I agree with you that there are few implementations of Trackback that illustrate its advantages. But just because the perfect application for Trackback hasn't come along yet doesn't mean it doesn't solve a unique problem. I really believe simple notifications like Trackback pings would make aggregating similar posts much easier than scraping hundreds of RSS feeds.
Point well taken with the syndication aggregator. With RSS there are some of us that have some categorical RSS feeds established in addition to our full blog RSS. This would allow more than just the folks getting the trackback notification to have access to this feed with out any additional work on the part of the owner. Many have created such RSS feeds to be sucked in by ia/ ( http://www.iaslash.org/ ) and the current aggregation is posted in the default right sidebar. Should another site popup for Seattle weblogger the content creators would not need to set a new trackback ping, but the new site could just pull in the Seattle information. Part of what makes this doable is the ability to assign more than one category to each post (in a keyword or heirarchical approach), not not all blog tools offer. (I have readers of my site that only read one or four categories and skip the rest, as to them it is not of use.)

The referrer tracking only needs to have one click-through from the permalink page to the permalinked article to register properly. This click-through can be done by hand or automated, similar to trackback. By default I click-through all my links after posting to verify they work and go to where I thought they would go.

I keep thinking trackback could solve the external comment tracking issues. When I post a comment, say here in this thread, I would like to know when others have continued on in the discussion. I have the capability in my tool to do this via e-mail, but have not made it live and have archieved the code. Sometimes I can not remember where I left a comment to even go back and manually go see if there have been new additions to the discussion. Trackback seems like it would be a good solution for this even though some folks have set up RSS feeds for individual comment pages, which works to some degree.
Ahh, I see what you're saying now with the referrer coming from the archive page for a post...though that feels kind of hacky to me. (Sort of like news aggregators that set the referrer when they grab a feed.)

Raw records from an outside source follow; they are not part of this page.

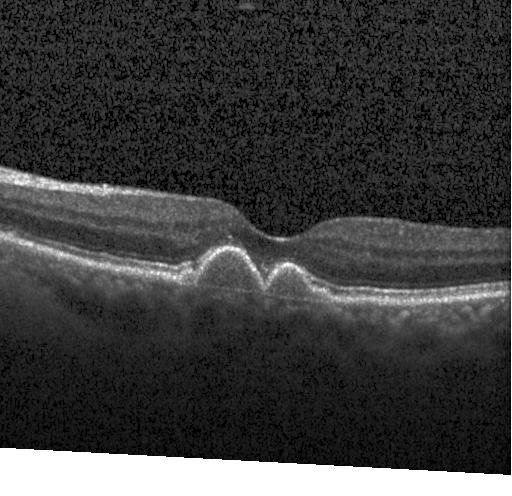 Drusen.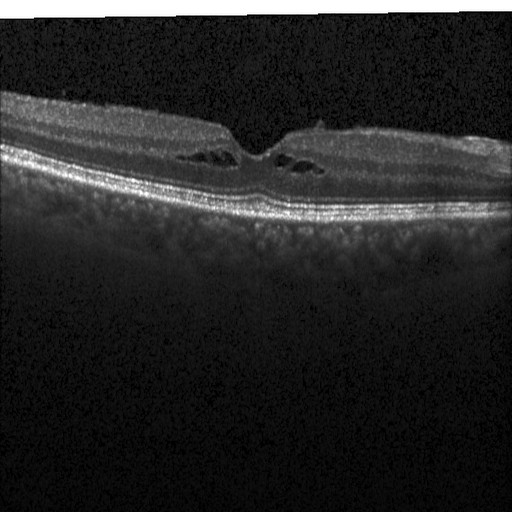
OCT line scan — Impression: diabetic macular edema (DME).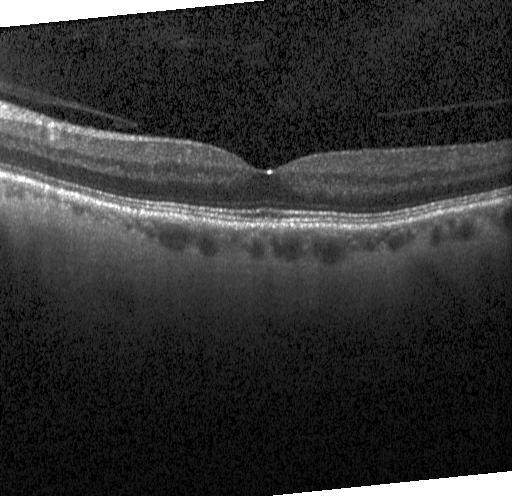 Diagnosis: no choroidal neovascularization, diabetic macular edema, or drusen.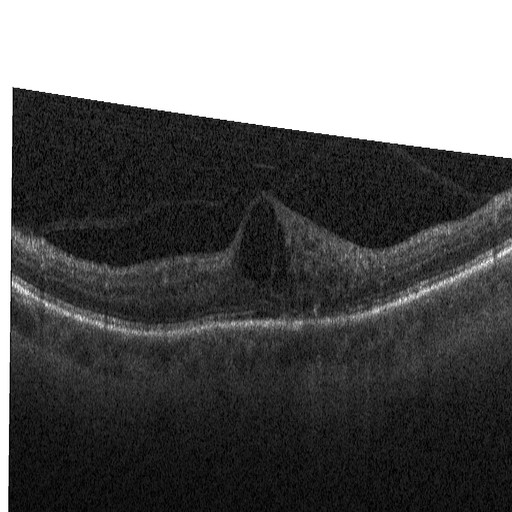
The scan shows diabetic macular edema.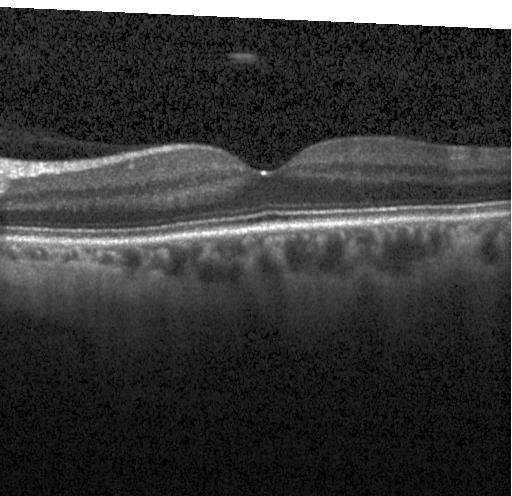

Optical coherence tomography scan; spectral-domain optical coherence tomography; instrument: Heidelberg Spectralis — Assessment: no choroidal neovascularization, no diabetic macular edema, and no drusen.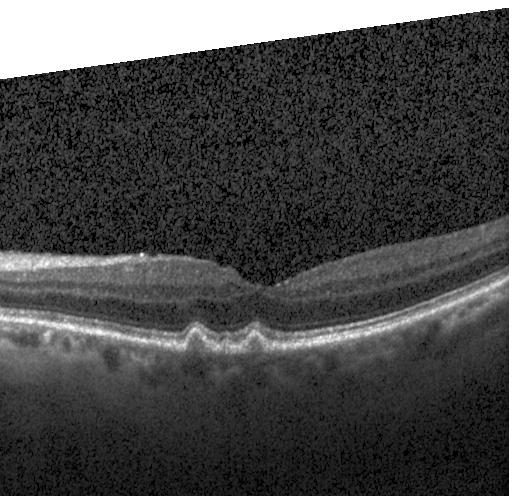
Spectral-domain OCT, optical coherence tomography scan. Finding: sub-RPE drusenoid deposits.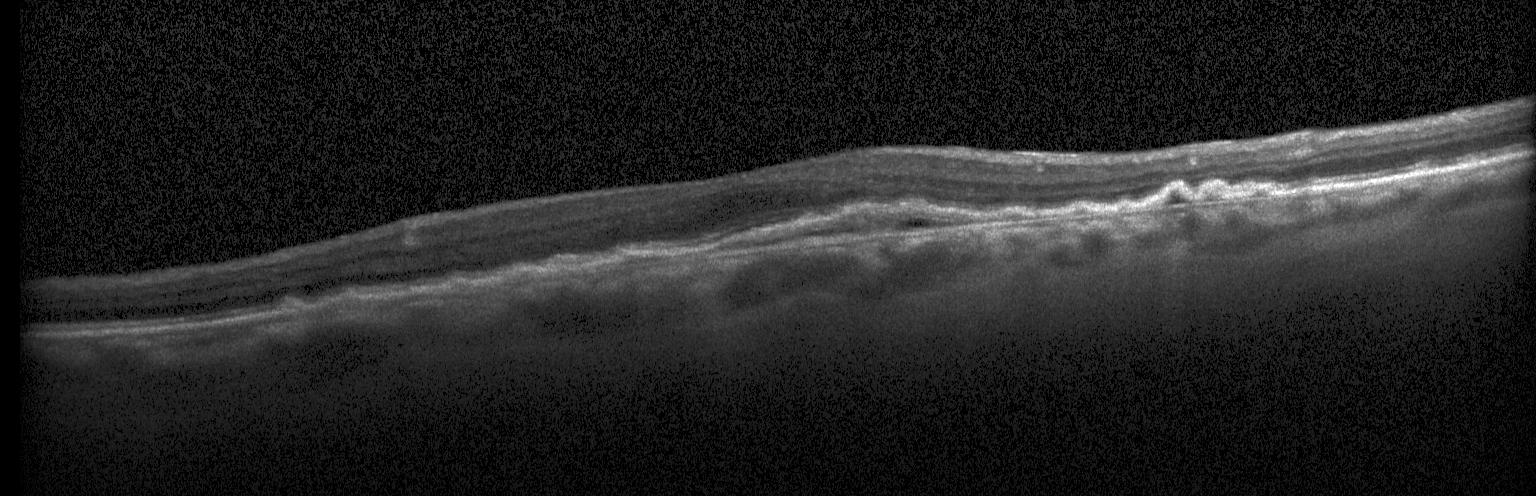
SD-OCT; retinal OCT B-scan; Heidelberg Spectralis
Impression: a choroidal neovascular membrane.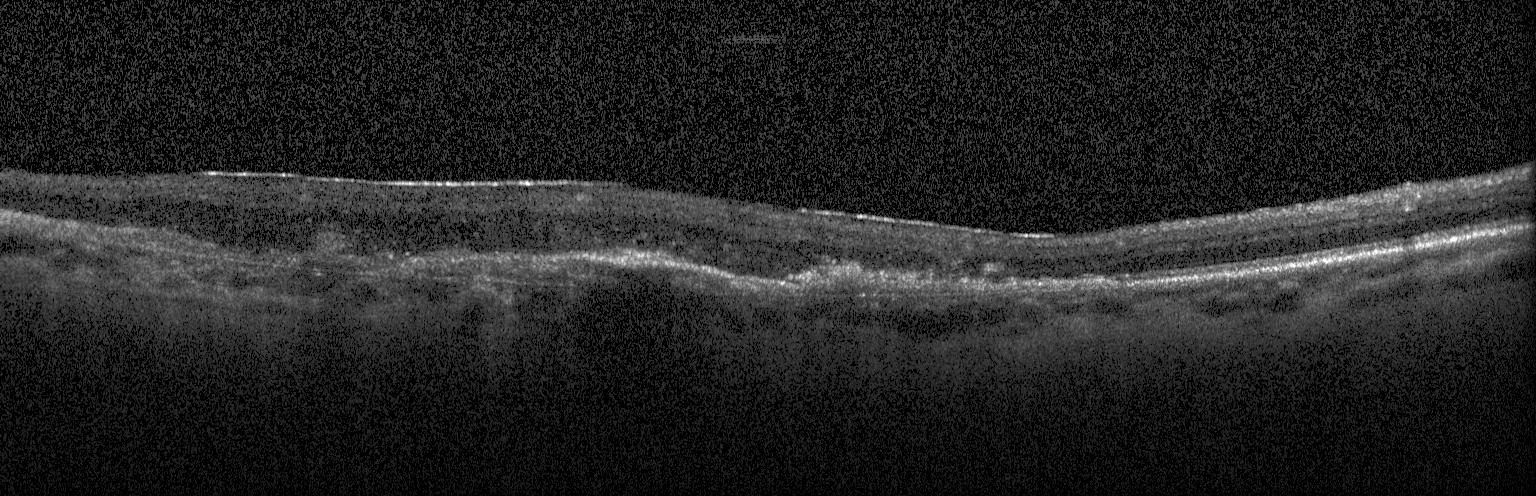 Optical coherence tomography B-scan
Impression: CNV.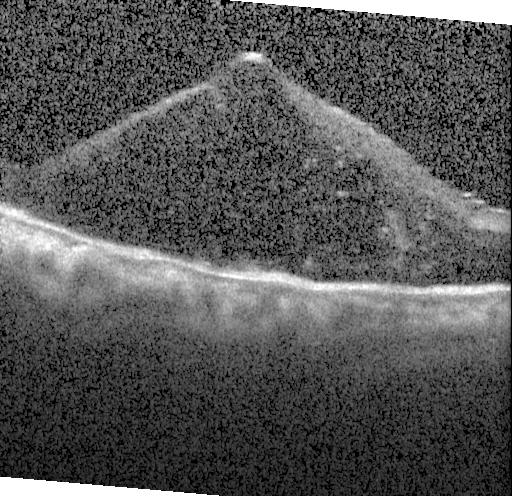 Retinal OCT cross-section; horizontal scan through the fovea; Heidelberg Spectralis OCT system
Diagnosis: diabetic macular edema (DME).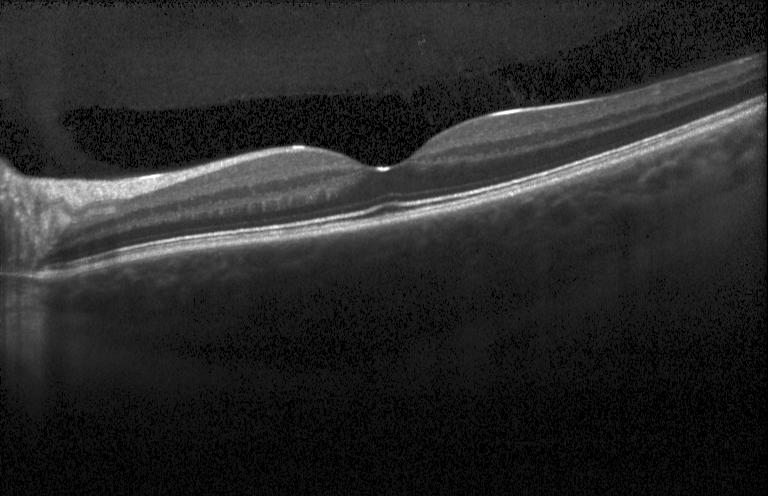 Instrument: Heidelberg Spectralis; fovea-centered; OCT line scan
This B-scan demonstrates no evidence of choroidal neovascularization, diabetic macular edema, or drusen.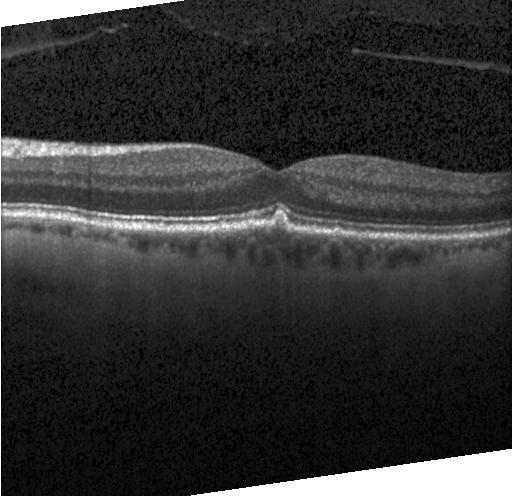
Diagnosis: multiple drusen.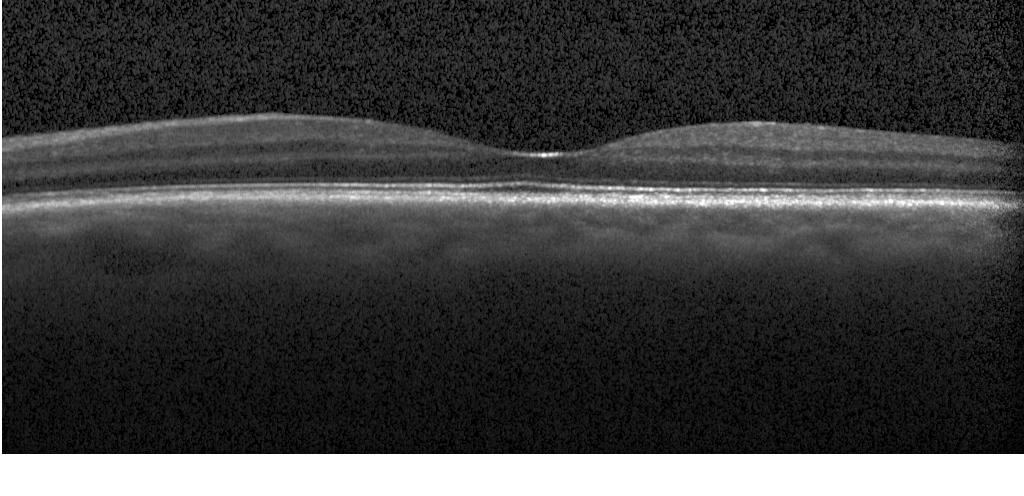
Optical coherence tomography scan — Finding: no evidence of choroidal neovascularization, diabetic macular edema, or drusen.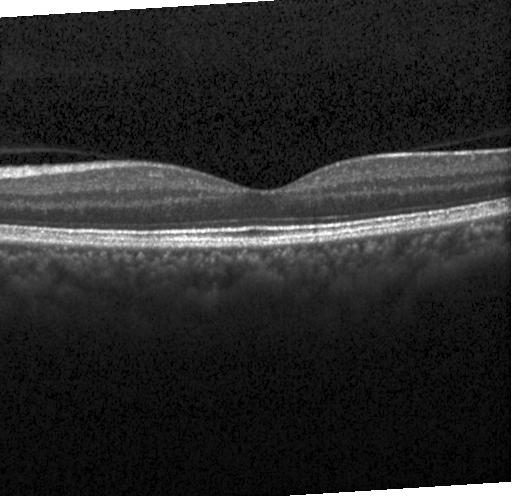
Assessment: no choroidal neovascularization, no diabetic macular edema, and no drusen.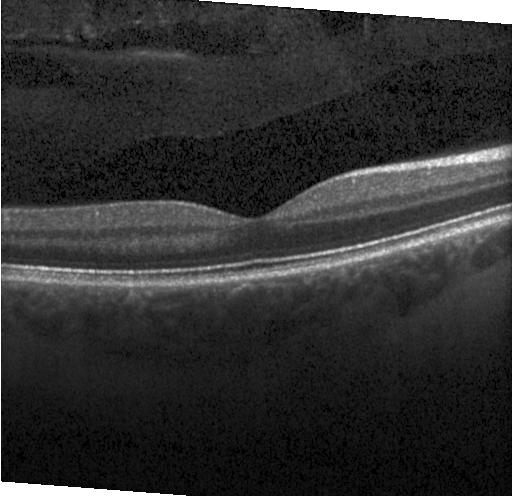
Heidelberg Spectralis OCT system, fovea-centered, SD-OCT, retinal OCT cross-section. No evidence of CNV, DME, or drusen.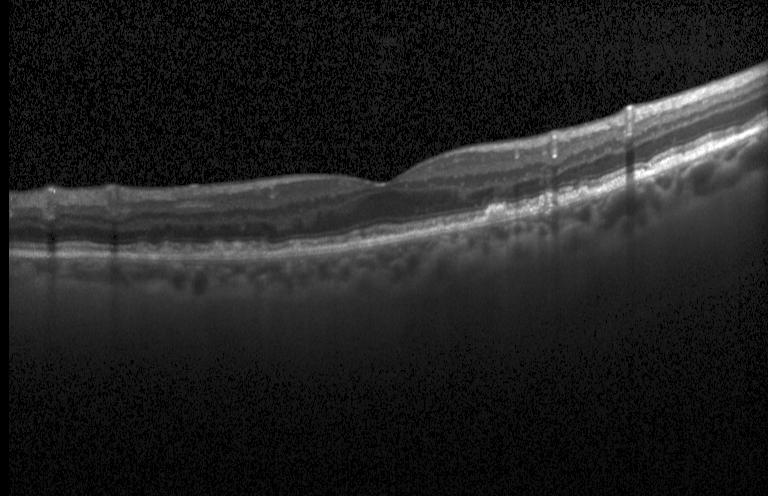 Optical coherence tomography B-scan · through the macula — Multiple drusen.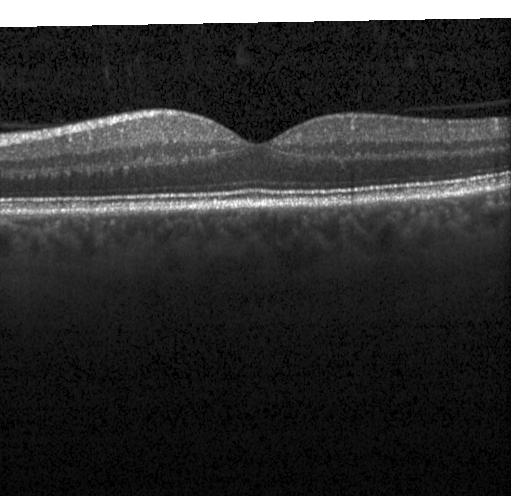

Impression: neither CNV, DME, nor drusen.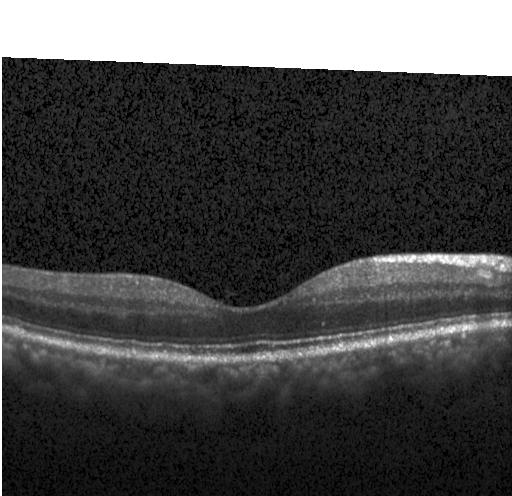

Optical coherence tomography scan
Dx: no choroidal neovascularization, diabetic macular edema, or drusen.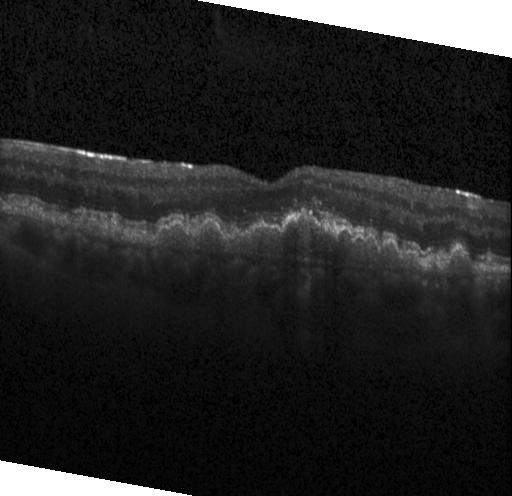
Spectral-domain optical coherence tomography; instrument: Heidelberg Spectralis; OCT B-scan — A choroidal neovascular membrane.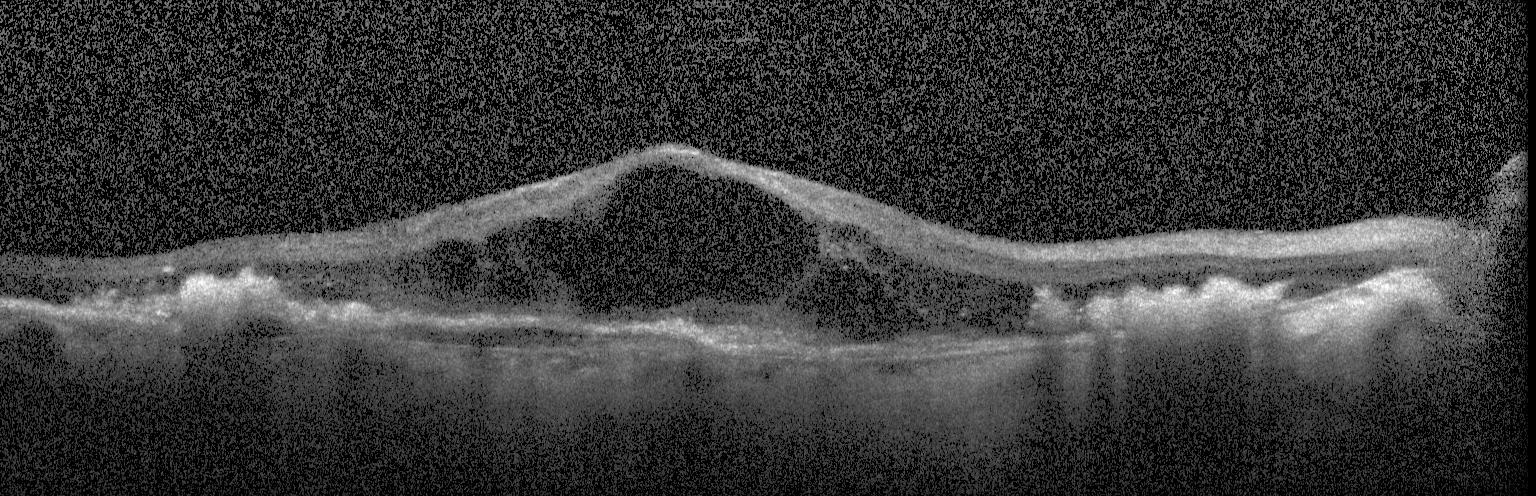 OCT finding: a choroidal neovascular membrane.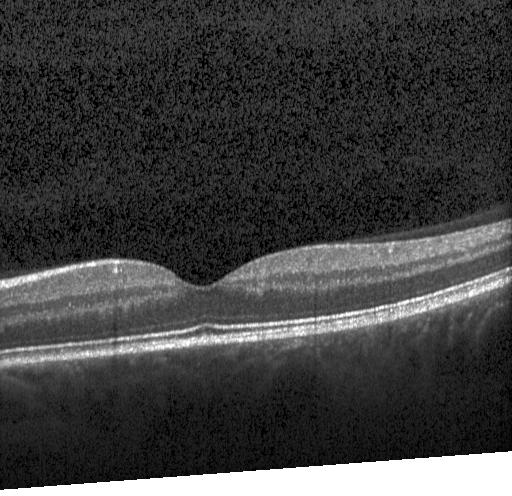 Retinal OCT B-scan. Through the macula — Diagnosis: neither CNV, DME, nor drusen.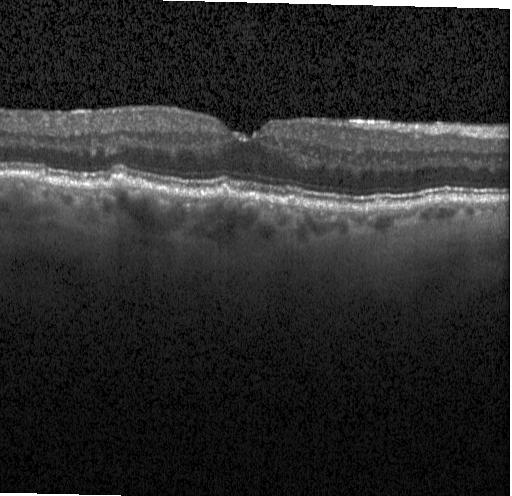 Macular OCT: multiple drusen.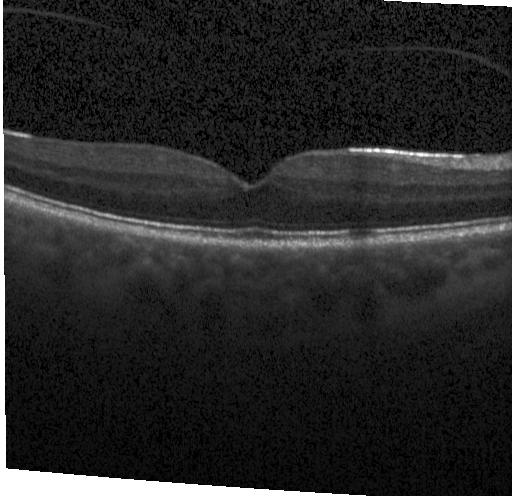
Retinal OCT cross-section.
No choroidal neovascularization, diabetic macular edema, or drusen.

I think this whole thing boils down to your point of view: if you're a weblog author you don't want to go through the extra work of pinging aggregators. If you're an aggregator-builder, you don't want to go through the extra work of scanning unnecessary feeds to find that 2% of the content that is relevant.

And I see what you're saying about pre-categorized RSS...thanks for the example. I think RSS is great when all of the content is relevant to the syndicator. And Seablog with an RSS feed means another seablogs site has less work to do. But when only pieces of the content (like weblog posts) are important to an aggregator, Trackback works well for pointing at specific parts. Say someone sets up a site for a specific neighborhood in Seattle, they only want posts relevant to that part of town. The whole seablogs RSS file is a good source, but can't be used as a whole...that's why setting up a separate ping URL would be good.
i agree that RSS aggregation is a better syndication solution when you know all the sources you are trying to aggregate. One of Radio's strengths, for example, is the ability to autopost selected RSS feeds to teh Radio blog.

but trackback ping aggregation seems to make more sense when you are opening it up to anyone who wants to contribute without requiring some avanced listing of contributing feeds.